7 Biggest Obstacles for Blockchain in 2019

Blockchain has been on the tip of everyone’s tongue in the tech world. With so many promising applications, it can often seem like the future is already here. Yet while industries like finance and supply-chain are betting big on blockchain, it is anything but a straight path to success. With anything new and revolutionary, different obstacles stand in the way of dethroning the way things “are done” for the way they “will be done.” Below is a list of 7 biggest obstacles blockchain companies will need to overcome in order to grow from ICO dreams to the Googles and Amazons of the next decade.

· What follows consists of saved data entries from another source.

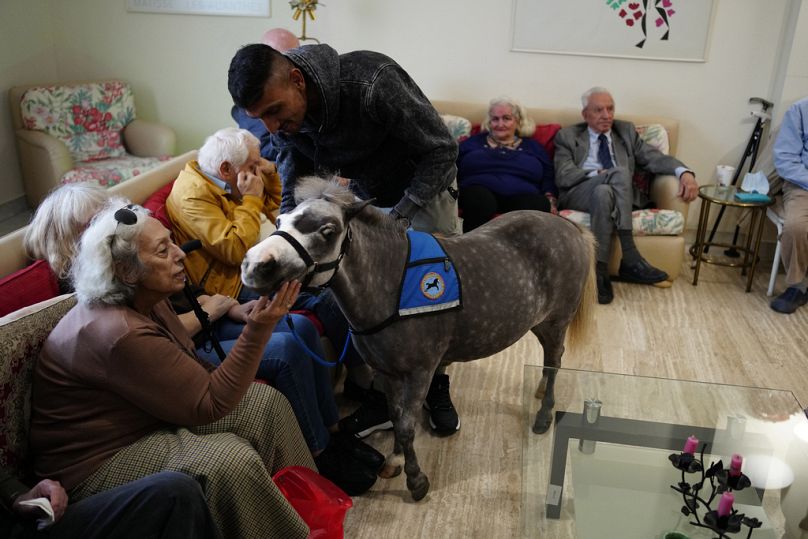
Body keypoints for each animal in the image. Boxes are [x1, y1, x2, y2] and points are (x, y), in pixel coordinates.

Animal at [240, 177, 592, 502]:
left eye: (327, 230)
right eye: (280, 221)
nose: (255, 265)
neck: (391, 286)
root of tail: (568, 226)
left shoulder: (420, 372)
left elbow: (408, 426)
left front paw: (416, 480)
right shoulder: (388, 373)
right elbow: (397, 418)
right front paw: (395, 460)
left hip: (557, 321)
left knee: (554, 361)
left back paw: (544, 414)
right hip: (540, 322)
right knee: (549, 361)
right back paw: (540, 390)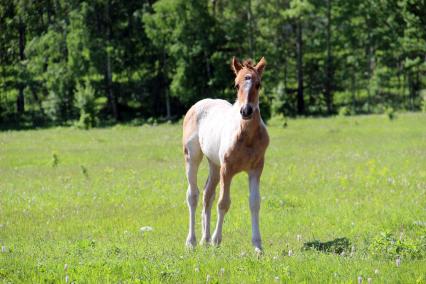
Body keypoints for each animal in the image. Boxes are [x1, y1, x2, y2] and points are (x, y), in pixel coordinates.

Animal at [181, 56, 268, 252]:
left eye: (258, 84)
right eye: (236, 85)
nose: (246, 111)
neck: (246, 136)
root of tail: (199, 103)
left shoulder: (256, 169)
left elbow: (255, 203)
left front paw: (258, 246)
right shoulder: (227, 169)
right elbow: (223, 203)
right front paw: (216, 240)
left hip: (214, 164)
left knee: (207, 194)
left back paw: (204, 239)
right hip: (192, 157)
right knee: (193, 195)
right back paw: (192, 241)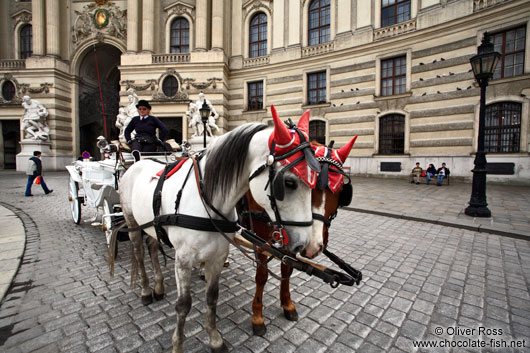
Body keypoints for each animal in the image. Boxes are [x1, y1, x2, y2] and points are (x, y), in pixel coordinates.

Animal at [118, 105, 318, 352]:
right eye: (289, 183)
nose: (303, 244)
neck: (207, 200)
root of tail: (137, 161)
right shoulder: (183, 260)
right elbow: (183, 304)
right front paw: (178, 344)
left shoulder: (217, 256)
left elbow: (212, 297)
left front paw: (214, 338)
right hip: (133, 223)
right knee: (138, 252)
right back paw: (146, 290)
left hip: (153, 225)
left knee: (153, 247)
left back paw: (157, 286)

1. Resistance from Established Players

Today, institutions that are most essential to our lives are made up of centralized entities that have no intention of sacrificing any portion of their power in the name of progress. In the past, governments and financial institutions, such as JP Morgan, were very quick to dismiss this technology for many years. Since blockchain can no longer be ignored, there are still many people out there that seek to control, manipulate, and hinder it in order to preserve the status quo. While blockchain will bring about many revolutionary benefits, it will also displace millions of people that are currently in middlemen type positions. Yet before that can ever happen, blockchain applications need to gain massive adoption.

2. Lack of Skilled Labor

As more companies jump aboard the blockchain train, the need for skilled developers will only rise. While the number of blockchain developers grew by hundreds of percent in 2018, this number will only increase as time goes on. While the salary and perks of such a job are very attractive, there is a high barrier to entry. Not only does one need to learn how to code, but existing developers need to learn completely new programming languages to create very intricate products. While the perks may seem quite attractive to outsiders, established software developers making $150k+ may be hesitant to take on new hurdles for a minimum lifestyle upgrade.

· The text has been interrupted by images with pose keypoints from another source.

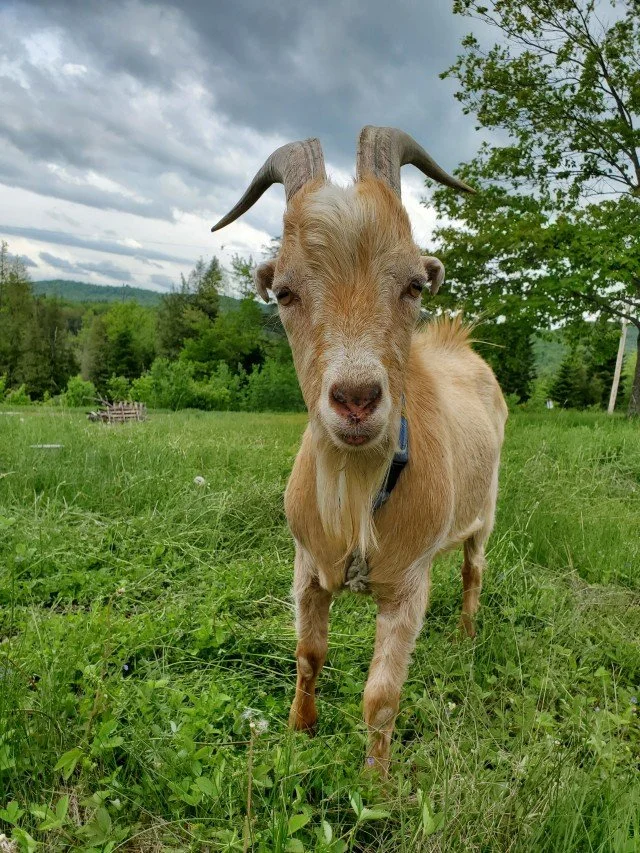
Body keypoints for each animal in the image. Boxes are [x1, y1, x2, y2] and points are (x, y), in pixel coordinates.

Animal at [211, 127, 508, 773]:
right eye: (285, 292)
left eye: (413, 285)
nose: (355, 399)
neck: (359, 492)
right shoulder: (306, 565)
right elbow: (308, 654)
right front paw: (299, 732)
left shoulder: (408, 587)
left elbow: (382, 696)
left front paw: (377, 782)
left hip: (486, 511)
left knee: (473, 569)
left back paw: (466, 635)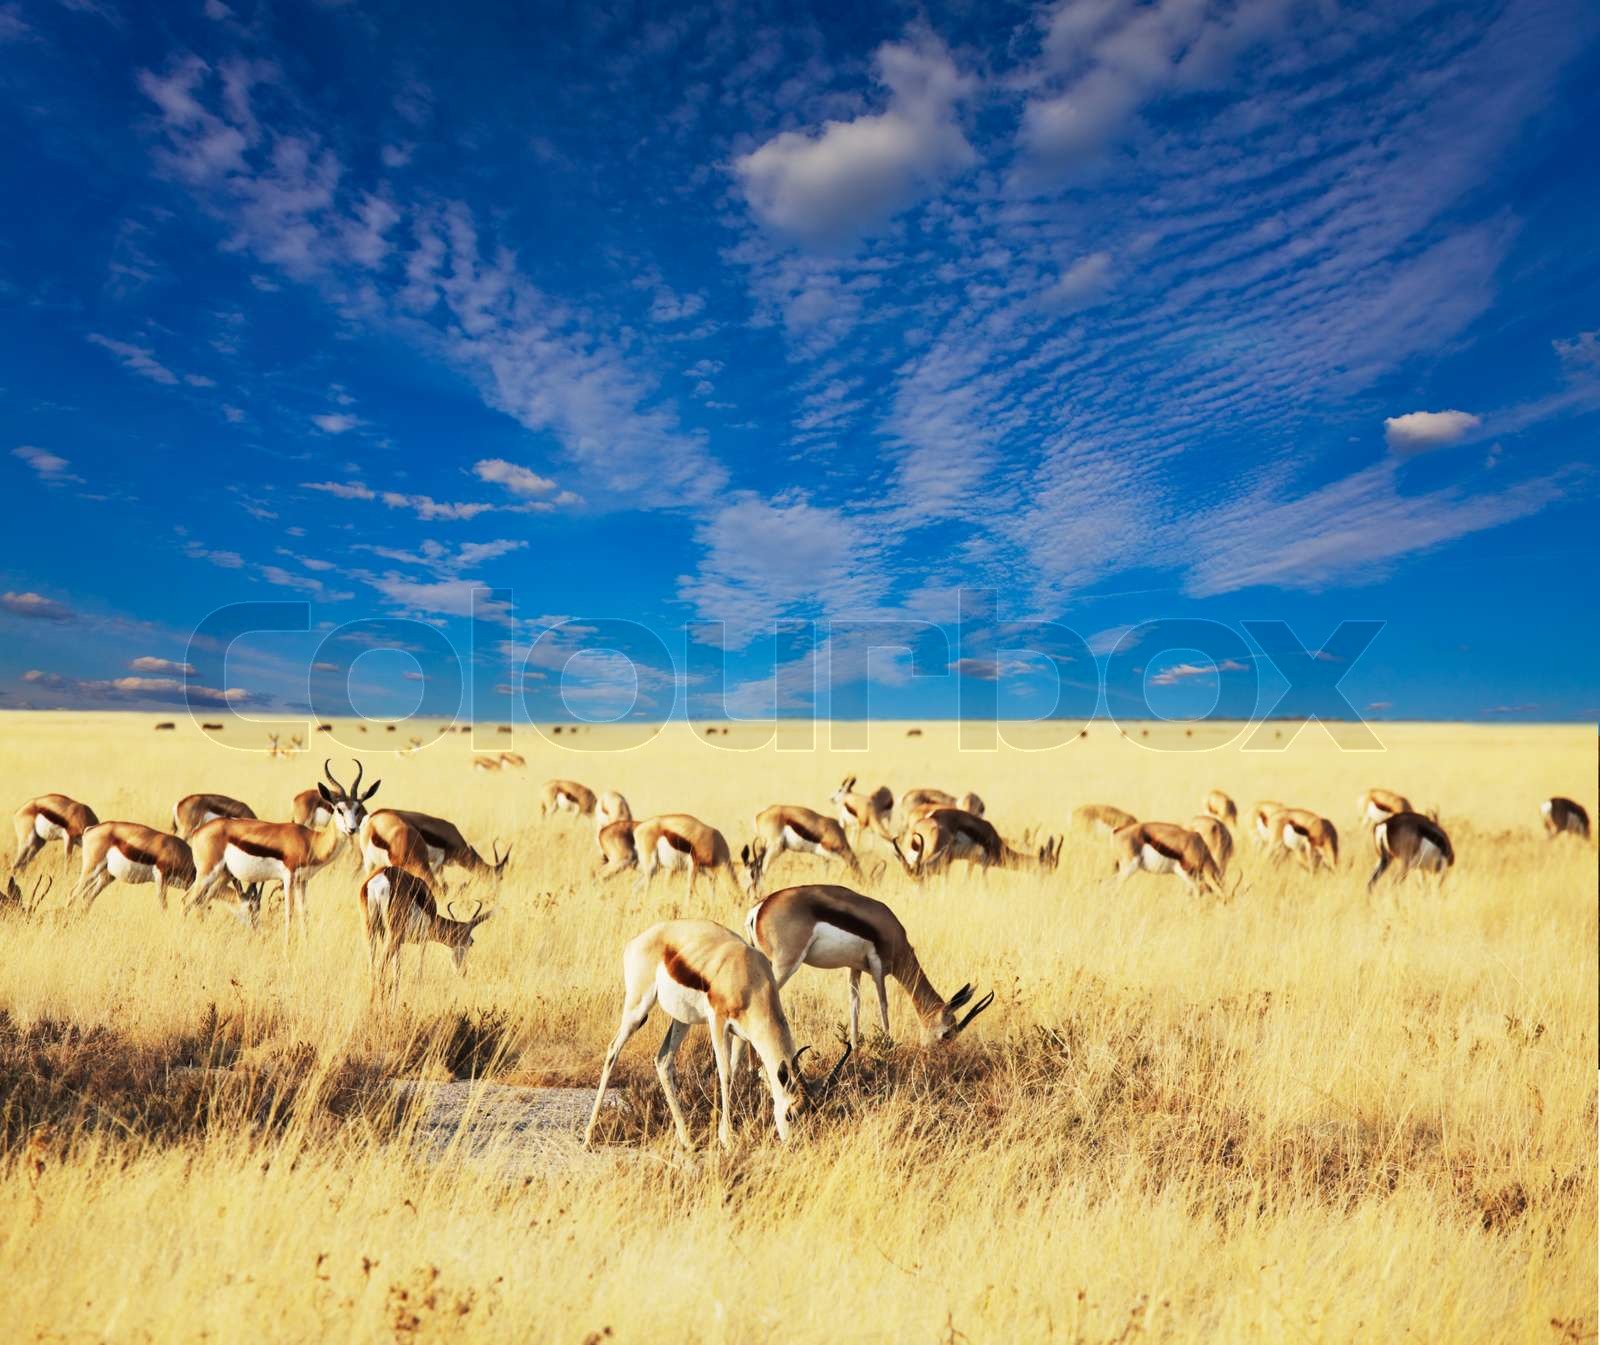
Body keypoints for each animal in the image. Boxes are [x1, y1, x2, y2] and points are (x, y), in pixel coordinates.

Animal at [360, 866, 492, 1003]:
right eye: (471, 942)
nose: (463, 972)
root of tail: (382, 876)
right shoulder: (423, 940)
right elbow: (419, 973)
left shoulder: (399, 944)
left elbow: (397, 972)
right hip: (392, 936)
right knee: (380, 967)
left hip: (370, 931)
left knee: (372, 968)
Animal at [583, 919, 850, 1150]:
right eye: (790, 1114)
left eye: (810, 1113)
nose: (793, 1144)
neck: (750, 975)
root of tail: (637, 940)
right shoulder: (718, 1022)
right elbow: (725, 1073)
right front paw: (727, 1139)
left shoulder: (743, 1034)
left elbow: (743, 1070)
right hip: (637, 1009)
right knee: (613, 1050)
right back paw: (588, 1137)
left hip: (682, 1019)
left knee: (663, 1060)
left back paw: (687, 1141)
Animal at [746, 884, 993, 1046]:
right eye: (947, 1034)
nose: (936, 1056)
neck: (891, 931)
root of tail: (760, 907)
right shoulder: (877, 968)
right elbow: (883, 1005)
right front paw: (888, 1045)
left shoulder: (854, 968)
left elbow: (854, 1007)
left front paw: (855, 1051)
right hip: (785, 965)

Lawmakers have found it very difficult to regulate the cryptocurrency market and blockchain applications. This is because the laws we have today were written before smart contracts were ever created. Policymakers are now scrambling to quickly create legislation around a technology about which they know very little. This makes for a long and arduous process full of frustration. Questions regarding data ownership on the blockchain, liability, privacy, and jurisdiction need to be addressed in a way like never before. Ultimately, the main goal is figuring out how to regulate without stifling innovation. This is because countries know that those that will miss this trend will most likely experience brain drain and be discounted from the never-ending race of being a leading superpower.

4. Adoption Challenges

The success of blockchains, like Ethereum, and traditional platforms, like the Apple App Store, can largely be attributed to the fact that they succeeded in finding two types of people:

  1. Developers to build applications on top of them
  2. Users and customers for those applications

Any platform that is unable to create this dual-sided marketplace cannot survive. Without dedicated developers, truly robust and useful applications cannot exist. Without the ability to gain users, any application, no matter how great, will not withstand the test of time.

5. Hacks, Fraud, & 51% Attacks

From Mt.Gox to the most recent debacles of Bitfinex and Binance, cybersecurity and transparency seem to be a continuous struggle. While many centralized companies have been hacked and imploded in a far worse way, if blockchain is to be the “holy grail” of cybersecurity, these things cannot occur. Such problems are even more prevalent in smaller blockchains, where a 51% attack is much easier to carry out. These attacks jeopardize the integrity of an entire network and occur when any one party controls over 50% of the computing power (mining hashrate) of a blockchain. Such control would allow them to conduct various malicious acts that would affect all users of the particular blockchain. Every hack or fraud is another blow to the space and shakes investor confidence and trust in the ability of the industry to get itself together and off the ground.

6. Scalability & Speed

No matter how hyped up blockchain seems, if it is not undoubtedly superior than existing applications, it will simply not withstand the test of time. Thus when, back in 2017, a popular collectible game known as Cryptokitties almost crashed the Ethereum blockchain, it brought to light Ethereum’s obvious limitations. For blockchains to scale, they will need to be able to process thousands of applications (far more complex than Cryptokitties) per second. Blockchains also need to be able to share information and communicate with one another through what is known as interoperability. Without these two critical components becoming a given for the space, long term survival is highly unlikely.

7. Private Blockchains

Large enterprises, such as insurance companies, have been pouring millions into blockchain to preserve their market dominance. While they are creating decentralized ledger systems that integrate all of the benefits of public blockchains (speed, efficiency, immutability, reduced costs etc.) they are keeping these systems private. Therefore, while such blockchain-based systems will yield massive benefits for the company and its customers, the control will still be in the hands of large enterprises.

While there are many obstacles that blockchain has to face, none of them are impossible. Every day, new solutions are coming out for old technical challenges as governments are hurrying to create legislation. While blockchain may be one of the hottest new trends of the day, it is essential to remember that all great trends start this way. From the rise of the first industrial innovations to the telecommunication and internet revolutions, blockchain is just another step to the long and bright future of humanity.